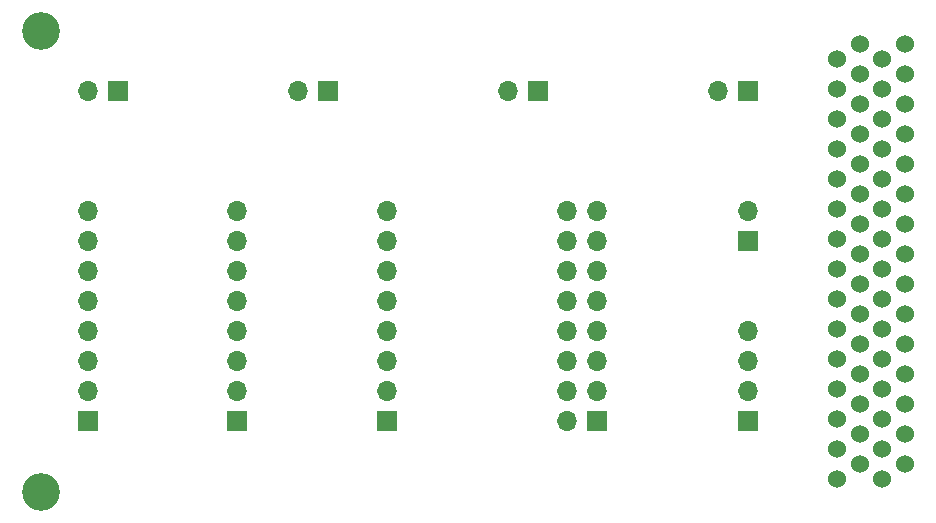
<source format=gbs>
G04 #@! TF.GenerationSoftware,KiCad,Pcbnew,5.0.0-rc2-unknown-5c65881~65~ubuntu17.10.1*
G04 #@! TF.CreationDate,2018-06-23T17:31:34+02:00*
G04 #@! TF.ProjectId,breakout-board,627265616B6F75742D626F6172642E6B,rev?*
G04 #@! TF.SameCoordinates,Original*
G04 #@! TF.FileFunction,Soldermask,Bot*
G04 #@! TF.FilePolarity,Negative*
%FSLAX46Y46*%
G04 Gerber Fmt 4.6, Leading zero omitted, Abs format (unit mm)*
G04 Created by KiCad (PCBNEW 5.0.0-rc2-unknown-5c65881~65~ubuntu17.10.1) date Sat Jun 23 17:31:34 2018*
%MOMM*%
%LPD*%
G01*
G04 APERTURE LIST*
%ADD10C,3.200000*%
%ADD11O,1.700000X1.700000*%
%ADD12R,1.700000X1.700000*%
%ADD13C,1.524000*%
G04 APERTURE END LIST*
D10*
G04 #@! TO.C,REF1*
X57000000Y-127000000D03*
G04 #@! TD*
G04 #@! TO.C,REF2*
X57000000Y-166000000D03*
G04 #@! TD*
D11*
G04 #@! TO.C,J1*
X116840000Y-152400000D03*
X116840000Y-154940000D03*
X116840000Y-157480000D03*
D12*
X116840000Y-160020000D03*
G04 #@! TD*
G04 #@! TO.C,J2*
X60960000Y-160020000D03*
D11*
X60960000Y-157480000D03*
X60960000Y-154940000D03*
X60960000Y-152400000D03*
X60960000Y-149860000D03*
X60960000Y-147320000D03*
X60960000Y-144780000D03*
X60960000Y-142240000D03*
G04 #@! TD*
G04 #@! TO.C,J3*
X73580000Y-142240000D03*
X73580000Y-144780000D03*
X73580000Y-147320000D03*
X73580000Y-149860000D03*
X73580000Y-152400000D03*
X73580000Y-154940000D03*
X73580000Y-157480000D03*
D12*
X73580000Y-160020000D03*
G04 #@! TD*
G04 #@! TO.C,J4*
X116840000Y-144780000D03*
D11*
X116840000Y-142240000D03*
G04 #@! TD*
D12*
G04 #@! TO.C,J5*
X104060000Y-160020000D03*
D11*
X101520000Y-160020000D03*
X104060000Y-157480000D03*
X101520000Y-157480000D03*
X104060000Y-154940000D03*
X101520000Y-154940000D03*
X104060000Y-152400000D03*
X101520000Y-152400000D03*
X104060000Y-149860000D03*
X101520000Y-149860000D03*
X104060000Y-147320000D03*
X101520000Y-147320000D03*
X104060000Y-144780000D03*
X101520000Y-144780000D03*
X104060000Y-142240000D03*
X101520000Y-142240000D03*
G04 #@! TD*
D12*
G04 #@! TO.C,J6*
X86280000Y-160020000D03*
D11*
X86280000Y-157480000D03*
X86280000Y-154940000D03*
X86280000Y-152400000D03*
X86280000Y-149860000D03*
X86280000Y-147320000D03*
X86280000Y-144780000D03*
X86280000Y-142240000D03*
G04 #@! TD*
D12*
G04 #@! TO.C,J7*
X116840000Y-132080000D03*
D11*
X114300000Y-132080000D03*
G04 #@! TD*
G04 #@! TO.C,J8*
X78740000Y-132080000D03*
D12*
X81280000Y-132080000D03*
G04 #@! TD*
D11*
G04 #@! TO.C,J9*
X96520000Y-132080000D03*
D12*
X99060000Y-132080000D03*
G04 #@! TD*
G04 #@! TO.C,J10*
X63500000Y-132080000D03*
D11*
X60960000Y-132080000D03*
G04 #@! TD*
D13*
G04 #@! TO.C,P1*
X124385000Y-164930000D03*
X126290000Y-163660000D03*
X124385000Y-162390000D03*
X126290000Y-161120000D03*
X124385000Y-159850000D03*
X126290000Y-158580000D03*
X124385000Y-157310000D03*
X126290000Y-156040000D03*
X124385000Y-154770000D03*
X126290000Y-153500000D03*
X124385000Y-152230000D03*
X126290000Y-150960000D03*
X124385000Y-149690000D03*
X126290000Y-148420000D03*
X124385000Y-147150000D03*
X126290000Y-145880000D03*
X124385000Y-144610000D03*
X126290000Y-143340000D03*
X124385000Y-142070000D03*
X126290000Y-140800000D03*
X124385000Y-139530000D03*
X126290000Y-138260000D03*
X124385000Y-136990000D03*
X126290000Y-135720000D03*
X124385000Y-134450000D03*
X126290000Y-133180000D03*
X124385000Y-131910000D03*
X126290000Y-130640000D03*
X124385000Y-129370000D03*
X126290000Y-128100000D03*
X128195000Y-164930000D03*
X130100000Y-163660000D03*
X128195000Y-162390000D03*
X130100000Y-161120000D03*
X128195000Y-159850000D03*
X130100000Y-158580000D03*
X128195000Y-157310000D03*
X130100000Y-156040000D03*
X128195000Y-154770000D03*
X130100000Y-153500000D03*
X128195000Y-152230000D03*
X130100000Y-150960000D03*
X128195000Y-149690000D03*
X130100000Y-148420000D03*
X128195000Y-147150000D03*
X130100000Y-145880000D03*
X128195000Y-144610000D03*
X130100000Y-143340000D03*
X128195000Y-142070000D03*
X130100000Y-140800000D03*
X128195000Y-139530000D03*
X130100000Y-138260000D03*
X128195000Y-136990000D03*
X130100000Y-135720000D03*
X128195000Y-134450000D03*
X130100000Y-133180000D03*
X128195000Y-131910000D03*
X130100000Y-130640000D03*
X128195000Y-129370000D03*
X130100000Y-128100000D03*
G04 #@! TD*
M02*

</source>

-------

Would you print, exactly as written, every line above from the one holding "X101520000Y-144780000D03*" through the one holding "X126290000Y-163660000D03*", with both included and no other lines?

◆ Response area
X101520000Y-144780000D03*
X104060000Y-142240000D03*
X101520000Y-142240000D03*
G04 #@! TD*
D12*
G04 #@! TO.C,J6*
X86280000Y-160020000D03*
D11*
X86280000Y-157480000D03*
X86280000Y-154940000D03*
X86280000Y-152400000D03*
X86280000Y-149860000D03*
X86280000Y-147320000D03*
X86280000Y-144780000D03*
X86280000Y-142240000D03*
G04 #@! TD*
D12*
G04 #@! TO.C,J7*
X116840000Y-132080000D03*
D11*
X114300000Y-132080000D03*
G04 #@! TD*
G04 #@! TO.C,J8*
X78740000Y-132080000D03*
D12*
X81280000Y-132080000D03*
G04 #@! TD*
D11*
G04 #@! TO.C,J9*
X96520000Y-132080000D03*
D12*
X99060000Y-132080000D03*
G04 #@! TD*
G04 #@! TO.C,J10*
X63500000Y-132080000D03*
D11*
X60960000Y-132080000D03*
G04 #@! TD*
D13*
G04 #@! TO.C,P1*
X124385000Y-164930000D03*
X126290000Y-163660000D03*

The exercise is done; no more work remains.